Die Klage hatte in den Vorinstanzen keinen Erfolg. Nach Auffassung des Oberlandesgerichts steht dem Kläger kein Schadenersatzanspruch aus § 826 Bürgerliches Gesetzbuch (BGB) wegen vorsätzlicher sittenwidriger Schädigung gegen die Beklagte zu. Das Inverkehrbringen des vom Kläger erworbenen Fahrzeugs sei unabhängig von der objektiven Rechtmäßigkeit oder Rechtswidrigkeit des in der Motorsteuerung installierten "Thermofensters" weder als sittenwidrige Handlung einzustufen noch ergebe sich daraus der erforderliche Schädigungsvorsatz der Beklagten. Es könne ohne konkrete Anhaltspunkte nicht unterstellt werden, dass die Verantwortlichen bei der Beklagten in dem Bewusstsein agiert hätten, möglicherweise eine unzulässige Abschalteinrichtung zu verwenden. Die Gesetzeslage sei hinsichtlich der Zulässigkeit von "Thermofenstern" nicht eindeutig. Soweit der Kläger eine Vielzahl weiterer Steuerungsstrategien zur Abgasreinigung behaupte, fehle es an einem konkreten Bezug zum hier in Rede stehenden Fahrzeug und damit jedenfalls an einem substantiierten, dem Beweis zugänglichen Sachvortrag.
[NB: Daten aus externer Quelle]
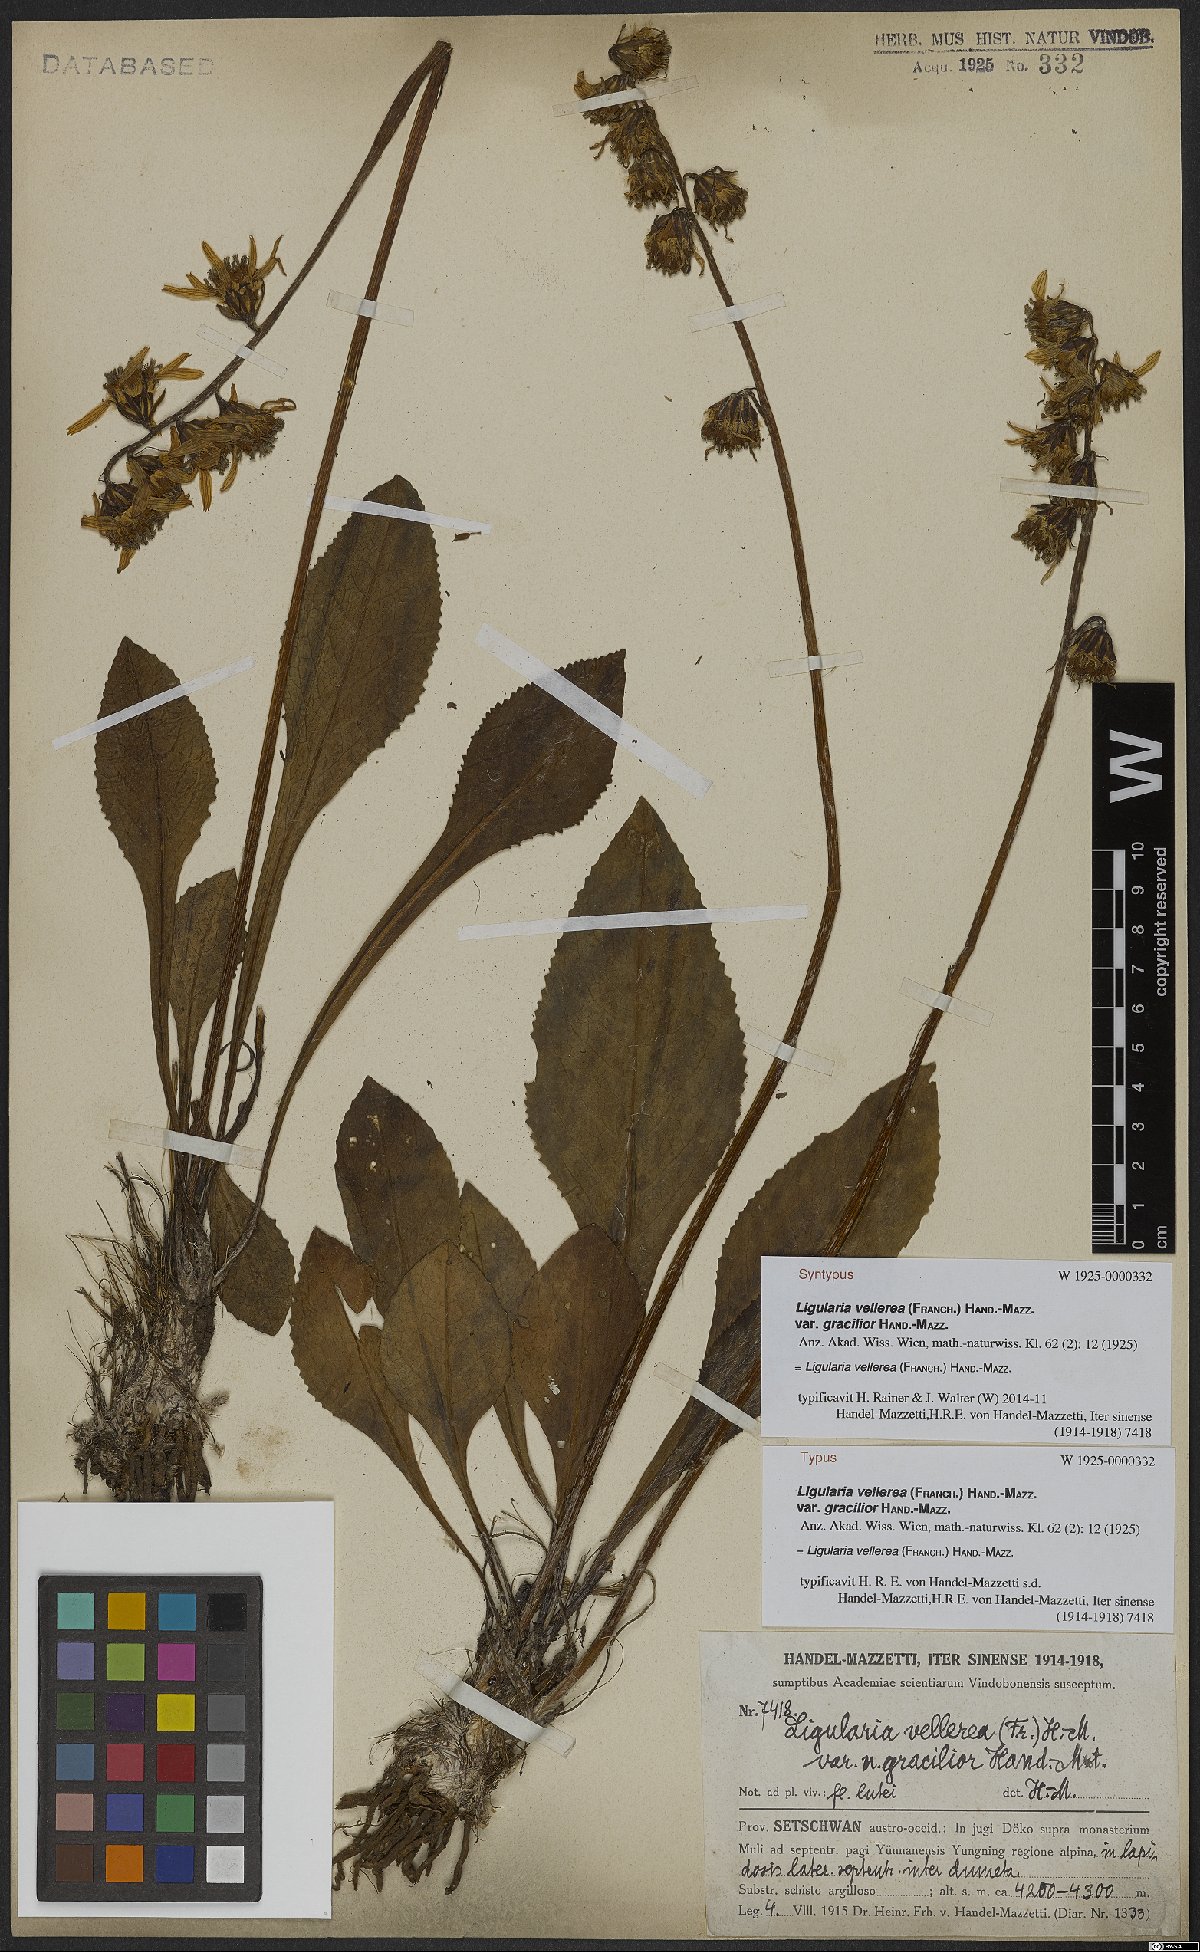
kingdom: Plantae
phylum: Tracheophyta
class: Magnoliopsida
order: Asterales
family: Asteraceae
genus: Ligularia
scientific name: Ligularia vellerea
Der BGH hat das angefochtene Urteil aufgehoben und die Sache an das Berufungsgericht zurückverwiesen. Dieses sei allerdings zu Recht davon ausgegangen, dass die Entwicklung und der Einsatz der Thermofenster für sich genommen nicht ausreichen, um einen Schadenersatzanspruch nach § 826 BGB zu begründen. Wie der BGH bereits in seinem Beschluss vom 19.01.2021 (VI ZR 433/19) ausgeführt habe, sei der objektive Tatbestand der Sittenwidrigkeit vielmehr nur dann gegeben, wenn weitere Umstände hinzutreten, die das Verhalten der handelnden Personen als besonders verwerflich erscheinen lassen. Die Annahme von Sittenwidrigkeit setze jedenfalls voraus, dass diese Personen bei der Entwicklung und/oder Verwendung der temperaturabhängigen Steuerung des Emissionskontrollsystems in dem Bewusstsein handelten, eine unzulässige Abschalteinrichtung zu verwenden, und den darin liegenden Gesetzesverstoß billigend in Kauf nahmen. Dies sei im Streitfall nicht festgestellt.

Unter den Umständen des Einzelfalles rechtsfehlerhaft habe das Berufungsgericht aber konkreten Sachvortrag des Klägers zu einer der weiteren behaupteten Abschalteinrichtungen als prozessual unbeachtlich angesehen. Aus diesem Grund sei die Sache an das Berufungsgericht zurückzuverweisen, damit es die erforderlichen Feststellungen hierzu treffen kann.